Demand is definitely in an uptrend and we can see that in the
combined margin chart and the daily demand scatters, but we are still
in the early stages of this demand cycle and it hasn’t gotten to full
steam yet. Retailers are asking consumers to pay some pretty high
prices for beef and that is likely going to be the stumbling block that
keeps this year’s spring rally well below what we saw last year. My
guess is that consumers will be a lot more interested in ground beef
than ribeyes this spring as they deal with price inflation in other areas
of the economy.

Further, the red flags are starting to go up about a potential recession
on the horizon and that is never good for beef demand. Honestly, I
think a recession is needed to cool down the inflation problem and the
red-hot labor market. But consumers are in no mood to think about
recessions right now. It is party time now that COVID infection rates
have fallen to almost zero. That is fine, but the party is going to be
expensive. Cash cattle averaged $139.36 this week, up about $0.50
from the week before. That makes it four weeks in a row that the
cash market has averaged below $140. Packers are focused on
regaining their margins and have little interest in paying up for cattle
right now. I calculate this week’s packer margin at $325/head, up $40
from last week. Cattle feeders don’t really seem to have enough
leverage to force cattle prices higher anyway.

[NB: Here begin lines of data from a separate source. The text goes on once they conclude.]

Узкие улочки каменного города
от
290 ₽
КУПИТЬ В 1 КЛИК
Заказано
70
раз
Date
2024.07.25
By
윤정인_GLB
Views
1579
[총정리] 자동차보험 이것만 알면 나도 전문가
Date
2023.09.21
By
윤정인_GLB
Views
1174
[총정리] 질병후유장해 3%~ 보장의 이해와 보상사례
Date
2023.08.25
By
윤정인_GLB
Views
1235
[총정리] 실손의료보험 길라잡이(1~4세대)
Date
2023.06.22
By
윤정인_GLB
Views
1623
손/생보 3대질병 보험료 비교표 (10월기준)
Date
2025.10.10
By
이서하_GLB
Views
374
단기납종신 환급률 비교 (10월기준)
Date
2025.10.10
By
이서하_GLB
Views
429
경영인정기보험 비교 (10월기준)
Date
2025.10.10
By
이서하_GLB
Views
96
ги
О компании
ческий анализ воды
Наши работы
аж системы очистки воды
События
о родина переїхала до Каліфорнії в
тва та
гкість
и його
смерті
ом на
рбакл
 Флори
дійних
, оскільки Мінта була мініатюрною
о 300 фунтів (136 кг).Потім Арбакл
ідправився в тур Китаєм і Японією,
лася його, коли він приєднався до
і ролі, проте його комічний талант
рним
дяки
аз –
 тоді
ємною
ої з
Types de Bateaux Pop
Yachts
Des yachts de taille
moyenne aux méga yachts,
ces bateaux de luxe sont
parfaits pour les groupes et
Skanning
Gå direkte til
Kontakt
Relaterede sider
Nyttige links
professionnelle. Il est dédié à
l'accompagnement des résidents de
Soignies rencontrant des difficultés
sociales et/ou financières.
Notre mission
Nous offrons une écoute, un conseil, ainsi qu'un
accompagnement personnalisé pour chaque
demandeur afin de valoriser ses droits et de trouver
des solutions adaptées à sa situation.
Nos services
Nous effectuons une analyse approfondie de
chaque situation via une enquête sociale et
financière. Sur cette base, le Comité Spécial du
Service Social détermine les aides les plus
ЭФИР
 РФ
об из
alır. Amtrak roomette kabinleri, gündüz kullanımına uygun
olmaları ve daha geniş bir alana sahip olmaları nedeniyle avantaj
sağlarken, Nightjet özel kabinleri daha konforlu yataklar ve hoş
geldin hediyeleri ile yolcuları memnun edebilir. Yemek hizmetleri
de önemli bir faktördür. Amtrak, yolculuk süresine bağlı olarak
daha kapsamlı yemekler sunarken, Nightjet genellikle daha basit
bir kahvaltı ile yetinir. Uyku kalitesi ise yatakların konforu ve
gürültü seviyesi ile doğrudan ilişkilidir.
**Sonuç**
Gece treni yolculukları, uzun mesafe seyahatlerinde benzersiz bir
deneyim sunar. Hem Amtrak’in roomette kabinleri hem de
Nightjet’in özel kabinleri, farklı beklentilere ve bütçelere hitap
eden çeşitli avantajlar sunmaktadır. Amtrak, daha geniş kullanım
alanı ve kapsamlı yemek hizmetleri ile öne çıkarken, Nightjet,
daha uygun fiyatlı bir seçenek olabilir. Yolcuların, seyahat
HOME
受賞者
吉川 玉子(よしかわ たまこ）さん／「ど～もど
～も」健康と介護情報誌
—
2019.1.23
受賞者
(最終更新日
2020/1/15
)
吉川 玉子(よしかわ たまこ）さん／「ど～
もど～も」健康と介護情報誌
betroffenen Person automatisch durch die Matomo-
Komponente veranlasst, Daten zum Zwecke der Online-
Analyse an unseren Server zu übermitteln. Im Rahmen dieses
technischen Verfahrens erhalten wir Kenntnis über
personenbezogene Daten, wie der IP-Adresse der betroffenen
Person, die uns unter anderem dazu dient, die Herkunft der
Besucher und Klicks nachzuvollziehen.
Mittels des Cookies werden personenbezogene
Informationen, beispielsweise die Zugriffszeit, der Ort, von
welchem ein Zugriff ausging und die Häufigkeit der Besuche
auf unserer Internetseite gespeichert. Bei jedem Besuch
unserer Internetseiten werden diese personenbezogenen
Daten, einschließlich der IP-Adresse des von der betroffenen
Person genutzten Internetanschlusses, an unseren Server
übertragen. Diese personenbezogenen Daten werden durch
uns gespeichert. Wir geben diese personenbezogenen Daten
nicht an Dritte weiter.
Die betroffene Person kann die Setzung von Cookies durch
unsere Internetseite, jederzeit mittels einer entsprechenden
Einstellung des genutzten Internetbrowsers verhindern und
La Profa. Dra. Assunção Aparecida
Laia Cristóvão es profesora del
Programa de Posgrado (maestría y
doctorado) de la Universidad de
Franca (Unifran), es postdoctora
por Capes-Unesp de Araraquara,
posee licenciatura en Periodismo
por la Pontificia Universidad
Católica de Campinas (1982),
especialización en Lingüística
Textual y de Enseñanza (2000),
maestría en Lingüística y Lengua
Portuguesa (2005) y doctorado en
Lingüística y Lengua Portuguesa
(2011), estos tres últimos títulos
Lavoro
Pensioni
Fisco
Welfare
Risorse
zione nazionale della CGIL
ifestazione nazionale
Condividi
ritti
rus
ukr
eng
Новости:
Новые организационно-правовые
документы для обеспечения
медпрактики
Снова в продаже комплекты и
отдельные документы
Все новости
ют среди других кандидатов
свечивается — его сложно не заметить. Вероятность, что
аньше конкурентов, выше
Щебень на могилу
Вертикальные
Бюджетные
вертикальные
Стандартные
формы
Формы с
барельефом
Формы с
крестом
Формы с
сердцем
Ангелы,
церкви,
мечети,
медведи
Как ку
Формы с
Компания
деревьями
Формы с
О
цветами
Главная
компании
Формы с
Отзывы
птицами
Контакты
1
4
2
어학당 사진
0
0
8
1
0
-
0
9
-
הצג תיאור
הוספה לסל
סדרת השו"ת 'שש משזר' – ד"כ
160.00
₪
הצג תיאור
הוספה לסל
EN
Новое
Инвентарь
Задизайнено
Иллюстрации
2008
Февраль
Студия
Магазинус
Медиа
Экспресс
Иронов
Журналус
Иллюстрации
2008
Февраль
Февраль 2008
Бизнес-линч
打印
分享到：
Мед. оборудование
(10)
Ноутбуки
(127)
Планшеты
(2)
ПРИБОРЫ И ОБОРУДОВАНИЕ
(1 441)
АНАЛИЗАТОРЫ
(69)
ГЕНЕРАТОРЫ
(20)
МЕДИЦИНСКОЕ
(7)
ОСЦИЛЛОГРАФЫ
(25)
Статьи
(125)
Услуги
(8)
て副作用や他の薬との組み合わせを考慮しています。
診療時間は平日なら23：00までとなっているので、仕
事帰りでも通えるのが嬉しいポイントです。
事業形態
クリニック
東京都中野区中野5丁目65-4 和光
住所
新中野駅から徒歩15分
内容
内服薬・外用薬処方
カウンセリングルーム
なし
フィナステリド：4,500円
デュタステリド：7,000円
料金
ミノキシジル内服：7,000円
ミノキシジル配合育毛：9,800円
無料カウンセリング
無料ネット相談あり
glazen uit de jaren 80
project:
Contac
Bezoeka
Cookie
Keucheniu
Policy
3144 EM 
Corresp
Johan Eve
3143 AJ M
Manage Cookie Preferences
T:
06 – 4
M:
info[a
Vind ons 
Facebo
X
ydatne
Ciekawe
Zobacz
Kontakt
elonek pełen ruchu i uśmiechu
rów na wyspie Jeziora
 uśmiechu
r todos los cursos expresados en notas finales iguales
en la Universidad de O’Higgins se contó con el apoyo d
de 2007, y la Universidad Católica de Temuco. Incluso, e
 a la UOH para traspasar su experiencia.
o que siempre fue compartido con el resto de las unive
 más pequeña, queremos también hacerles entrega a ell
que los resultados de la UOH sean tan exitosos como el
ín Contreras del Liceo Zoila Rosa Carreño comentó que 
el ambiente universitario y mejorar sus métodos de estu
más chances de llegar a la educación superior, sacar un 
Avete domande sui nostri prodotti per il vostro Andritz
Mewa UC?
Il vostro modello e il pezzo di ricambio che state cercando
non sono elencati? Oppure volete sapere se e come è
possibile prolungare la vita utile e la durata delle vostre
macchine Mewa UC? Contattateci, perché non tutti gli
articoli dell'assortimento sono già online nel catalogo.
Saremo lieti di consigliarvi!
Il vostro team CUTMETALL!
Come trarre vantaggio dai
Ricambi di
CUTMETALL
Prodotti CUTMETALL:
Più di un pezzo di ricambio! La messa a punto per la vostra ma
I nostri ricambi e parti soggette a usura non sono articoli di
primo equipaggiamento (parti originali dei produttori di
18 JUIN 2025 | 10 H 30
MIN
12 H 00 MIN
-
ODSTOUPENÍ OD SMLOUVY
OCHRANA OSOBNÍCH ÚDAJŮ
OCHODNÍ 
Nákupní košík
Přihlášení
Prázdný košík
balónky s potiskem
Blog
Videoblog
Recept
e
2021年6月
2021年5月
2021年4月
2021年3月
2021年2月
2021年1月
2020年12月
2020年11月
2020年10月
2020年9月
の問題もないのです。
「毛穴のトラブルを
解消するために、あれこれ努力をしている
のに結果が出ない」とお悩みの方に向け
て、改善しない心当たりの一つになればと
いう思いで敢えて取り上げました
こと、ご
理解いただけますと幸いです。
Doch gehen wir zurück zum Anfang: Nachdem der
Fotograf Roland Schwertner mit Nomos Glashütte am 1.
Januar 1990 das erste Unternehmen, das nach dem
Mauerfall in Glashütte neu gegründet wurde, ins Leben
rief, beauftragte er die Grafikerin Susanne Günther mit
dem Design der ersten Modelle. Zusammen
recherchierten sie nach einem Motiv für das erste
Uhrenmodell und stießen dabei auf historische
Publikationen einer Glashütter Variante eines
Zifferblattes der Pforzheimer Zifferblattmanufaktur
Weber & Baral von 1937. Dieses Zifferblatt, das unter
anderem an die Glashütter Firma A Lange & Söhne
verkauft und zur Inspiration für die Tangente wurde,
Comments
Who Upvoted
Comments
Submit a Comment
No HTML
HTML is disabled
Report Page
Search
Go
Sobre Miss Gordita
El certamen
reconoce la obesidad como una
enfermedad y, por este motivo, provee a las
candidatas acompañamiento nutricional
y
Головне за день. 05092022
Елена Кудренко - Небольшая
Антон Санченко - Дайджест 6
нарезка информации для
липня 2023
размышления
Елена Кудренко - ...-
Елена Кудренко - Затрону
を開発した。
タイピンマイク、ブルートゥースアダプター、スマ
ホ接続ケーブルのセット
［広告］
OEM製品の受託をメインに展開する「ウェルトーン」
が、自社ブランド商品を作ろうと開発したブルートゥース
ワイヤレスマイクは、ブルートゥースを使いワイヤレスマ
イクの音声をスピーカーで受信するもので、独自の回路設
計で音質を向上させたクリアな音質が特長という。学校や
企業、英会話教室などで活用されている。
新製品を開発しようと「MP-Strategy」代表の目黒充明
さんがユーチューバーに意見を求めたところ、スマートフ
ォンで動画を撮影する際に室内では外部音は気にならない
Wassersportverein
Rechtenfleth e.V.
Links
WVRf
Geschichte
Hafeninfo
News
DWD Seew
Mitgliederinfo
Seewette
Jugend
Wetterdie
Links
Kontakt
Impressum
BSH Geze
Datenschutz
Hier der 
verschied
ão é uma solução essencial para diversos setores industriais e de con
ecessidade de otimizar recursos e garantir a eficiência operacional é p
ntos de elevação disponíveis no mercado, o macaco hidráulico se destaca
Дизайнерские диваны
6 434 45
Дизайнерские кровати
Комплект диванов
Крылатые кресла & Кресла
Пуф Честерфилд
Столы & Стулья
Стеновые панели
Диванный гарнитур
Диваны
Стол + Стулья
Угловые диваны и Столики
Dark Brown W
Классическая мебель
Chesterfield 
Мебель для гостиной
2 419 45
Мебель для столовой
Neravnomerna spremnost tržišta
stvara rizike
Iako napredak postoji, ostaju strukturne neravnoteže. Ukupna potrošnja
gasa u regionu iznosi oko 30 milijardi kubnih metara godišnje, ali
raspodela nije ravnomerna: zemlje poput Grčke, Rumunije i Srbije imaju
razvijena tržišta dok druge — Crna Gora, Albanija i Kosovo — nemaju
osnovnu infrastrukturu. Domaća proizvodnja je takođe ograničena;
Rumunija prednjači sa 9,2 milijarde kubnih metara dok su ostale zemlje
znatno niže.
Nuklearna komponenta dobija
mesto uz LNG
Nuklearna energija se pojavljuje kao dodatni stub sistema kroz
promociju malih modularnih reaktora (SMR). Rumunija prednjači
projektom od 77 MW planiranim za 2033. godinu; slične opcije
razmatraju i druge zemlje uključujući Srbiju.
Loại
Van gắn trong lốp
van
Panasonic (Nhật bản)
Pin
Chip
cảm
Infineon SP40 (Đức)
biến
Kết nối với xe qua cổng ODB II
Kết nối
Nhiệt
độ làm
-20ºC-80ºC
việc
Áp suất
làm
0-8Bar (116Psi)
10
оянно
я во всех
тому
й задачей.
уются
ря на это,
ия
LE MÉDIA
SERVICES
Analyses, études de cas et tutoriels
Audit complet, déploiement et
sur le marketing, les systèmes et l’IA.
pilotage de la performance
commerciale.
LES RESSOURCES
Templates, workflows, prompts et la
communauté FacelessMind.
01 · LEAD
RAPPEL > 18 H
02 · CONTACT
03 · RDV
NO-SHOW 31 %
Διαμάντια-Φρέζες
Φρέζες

Steer weights were down only 1 pound this week and they are still
15 pounds heavier than last year. I have to believe that they need to
keep the cattle moving out of feedyards and thus can’t bargain from
a position of strength with packers right now. That situation of poor
producer leverage is likely to get worse before it gets better. The
flow model is pointing to considerably larger numbers of marketready cattle during May and June than in April. My guess is that
cash cattle prices struggle to do much better than about $142 from
now until Memorial Day. Over the same period, I’m forecasting the
Choice cutout to push towards the high $280s or low $290s, so I
suspect that packer margins will move back close to $500/head
before June 1. The risk is that cattle prices tumble between now
and then and thus packer margins exceed my forecast. Feedyards
are full of cattle and they are heavy. USDA estimated feedyard
inventories as of March 1 were 1.6% higher than last year’s recordlarge number. There is a bulge in fed cattle supplies coming in the
May/June/July period—the result of strong placements late last year
and there is no stopping that train now.

Cattle feeders seem to recognize that there is a problem on the
horizon because it looks like they really slowed down placements
during March. That is fine, but it won’t provide much supply
tightening until Sep/Oct. In the meantime, high feed costs are
expected to keep cattle feeding margins solidly in the red all
summer. USDA released its Prospective Plantings report this week
and it showed that US farmers are planning to plant a lot less corn
than expected. That is unfortunate because the war in Ukraine is
likely to greatly reduce production in that area of the world and the
hope was that US producers could make up a chunk of that lost
production. Farmers are seeing huge price increases in nearly all of
the inputs needed to grow a corn crop, with fuel and fertilizer leading
the way.

The tight corn balance sheet is likely to keep corn futures well
supported into summer and they will be very vulnerable to any
issues that might arise in getting the crop planted. Normally, when
corn prices go up cattle feeders work hard to pay less for feeder
cattle in order to compensate. So far this year however, it looks like
they haven’t done a very good job with that and are over-paying for
feeder cattle given current corn prices. That is how they ended up
facing the prospect of negative margins from now until fall. Next
week, watch the fed kill to see if packers can get it back over 500k.
The following week is Easter and that will see lighter-than-normal
production on Good Friday and the Saturday following, so they may
try to boost next week’s kill to compensate. However, if the fed kill
remains down around 490k or less, the prospects for a stronger
cattle market this spring start to get more remote.